Convert the lines of the data between the line holding "kỹ lưỡng và khắt khe về trình độ chuyên môn" and the line holding "chiều 4h lấy ): Liên hệ Văn Phòng.", inclusive, into a JSON list of strings with one string per line and blank lines omitted.

**DATASET ENTRIES**
********************

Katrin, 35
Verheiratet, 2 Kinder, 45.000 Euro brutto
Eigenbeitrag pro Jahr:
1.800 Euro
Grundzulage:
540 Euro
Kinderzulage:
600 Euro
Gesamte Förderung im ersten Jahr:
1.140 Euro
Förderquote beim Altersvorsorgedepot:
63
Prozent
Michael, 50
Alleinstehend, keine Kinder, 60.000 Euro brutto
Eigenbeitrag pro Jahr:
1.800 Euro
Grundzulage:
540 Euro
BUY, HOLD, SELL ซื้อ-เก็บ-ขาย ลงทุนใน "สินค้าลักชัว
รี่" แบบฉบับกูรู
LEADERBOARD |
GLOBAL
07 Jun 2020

********************

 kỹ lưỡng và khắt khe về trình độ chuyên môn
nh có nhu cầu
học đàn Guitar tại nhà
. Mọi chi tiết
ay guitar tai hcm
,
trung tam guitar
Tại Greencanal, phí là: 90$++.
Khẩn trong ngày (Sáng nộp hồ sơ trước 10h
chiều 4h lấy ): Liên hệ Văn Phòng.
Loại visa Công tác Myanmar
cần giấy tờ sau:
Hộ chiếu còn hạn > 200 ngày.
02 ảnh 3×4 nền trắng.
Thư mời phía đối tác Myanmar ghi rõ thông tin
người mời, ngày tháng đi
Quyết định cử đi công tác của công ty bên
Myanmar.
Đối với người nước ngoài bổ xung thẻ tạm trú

********************

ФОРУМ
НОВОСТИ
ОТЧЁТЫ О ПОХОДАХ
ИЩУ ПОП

********************

**ANSWER SPACE**
[
  " kỹ lưỡng và khắt khe về trình độ chuyên môn",
  "nh có nhu cầu",
  "học đàn Guitar tại nhà",
  ". Mọi chi tiết",
  "ay guitar tai hcm",
  ",",
  "trung tam guitar",
  "Tại Greencanal, phí là: 90$++.",
  "Khẩn trong ngày (Sáng nộp hồ sơ trước 10h",
  "chiều 4h lấy ): Liên hệ Văn Phòng."
]